(Extracted data entries)
________________________

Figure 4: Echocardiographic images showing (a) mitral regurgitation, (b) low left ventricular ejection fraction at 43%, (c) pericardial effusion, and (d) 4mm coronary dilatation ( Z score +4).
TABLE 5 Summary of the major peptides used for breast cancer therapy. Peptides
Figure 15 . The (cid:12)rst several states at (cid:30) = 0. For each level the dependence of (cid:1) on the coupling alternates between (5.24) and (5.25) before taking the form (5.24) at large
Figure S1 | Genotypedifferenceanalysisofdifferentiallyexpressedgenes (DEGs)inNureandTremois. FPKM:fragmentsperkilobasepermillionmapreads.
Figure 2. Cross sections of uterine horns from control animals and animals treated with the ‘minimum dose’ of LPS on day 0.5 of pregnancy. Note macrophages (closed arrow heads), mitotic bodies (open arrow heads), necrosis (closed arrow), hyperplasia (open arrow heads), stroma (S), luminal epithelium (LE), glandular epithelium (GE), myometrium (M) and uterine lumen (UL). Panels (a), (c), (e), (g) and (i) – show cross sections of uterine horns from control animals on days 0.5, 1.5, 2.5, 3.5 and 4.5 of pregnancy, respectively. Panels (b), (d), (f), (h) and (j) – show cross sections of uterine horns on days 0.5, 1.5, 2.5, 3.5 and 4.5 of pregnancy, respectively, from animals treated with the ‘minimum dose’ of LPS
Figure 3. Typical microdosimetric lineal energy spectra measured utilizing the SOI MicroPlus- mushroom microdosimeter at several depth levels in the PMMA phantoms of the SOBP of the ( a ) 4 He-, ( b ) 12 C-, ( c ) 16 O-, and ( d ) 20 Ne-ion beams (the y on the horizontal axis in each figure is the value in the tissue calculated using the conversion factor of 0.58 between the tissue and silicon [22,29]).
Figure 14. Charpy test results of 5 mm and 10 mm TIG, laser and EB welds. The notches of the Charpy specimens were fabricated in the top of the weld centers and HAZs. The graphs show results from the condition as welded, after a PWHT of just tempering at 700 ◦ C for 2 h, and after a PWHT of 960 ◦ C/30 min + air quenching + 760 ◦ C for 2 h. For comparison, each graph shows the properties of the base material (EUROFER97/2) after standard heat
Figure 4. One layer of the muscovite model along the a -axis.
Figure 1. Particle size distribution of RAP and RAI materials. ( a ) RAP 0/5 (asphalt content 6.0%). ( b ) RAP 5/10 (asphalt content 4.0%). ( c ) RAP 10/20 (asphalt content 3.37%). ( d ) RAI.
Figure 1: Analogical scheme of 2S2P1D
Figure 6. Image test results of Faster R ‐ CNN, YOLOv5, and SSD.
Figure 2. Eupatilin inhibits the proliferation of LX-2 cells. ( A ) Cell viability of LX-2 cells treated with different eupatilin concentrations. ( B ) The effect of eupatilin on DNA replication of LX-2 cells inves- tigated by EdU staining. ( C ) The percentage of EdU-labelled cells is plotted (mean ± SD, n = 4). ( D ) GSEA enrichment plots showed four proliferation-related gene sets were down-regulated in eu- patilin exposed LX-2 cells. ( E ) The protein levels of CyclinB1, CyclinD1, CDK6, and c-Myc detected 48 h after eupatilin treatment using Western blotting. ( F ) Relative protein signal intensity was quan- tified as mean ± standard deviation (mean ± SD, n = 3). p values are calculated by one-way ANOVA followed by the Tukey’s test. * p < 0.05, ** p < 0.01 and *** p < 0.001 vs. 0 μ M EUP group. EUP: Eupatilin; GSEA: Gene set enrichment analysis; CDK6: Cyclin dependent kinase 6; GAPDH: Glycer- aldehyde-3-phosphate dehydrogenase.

________________________

● PROMPT: Go through the records. Copy each line where "axis" appears.

● TASK OUTPUT:
Figure 3. Typical microdosimetric lineal energy spectra measured utilizing the SOI MicroPlus- mushroom microdosimeter at several depth levels in the PMMA phantoms of the SOBP of the ( a ) 4 He-, ( b ) 12 C-, ( c ) 16 O-, and ( d ) 20 Ne-ion beams (the y on the horizontal axis in each figure is the value in the tissue calculated using the conversion factor of 0.58 between the tissue and silicon [22,29]).
Figure 4. One layer of the muscovite model along the a -axis.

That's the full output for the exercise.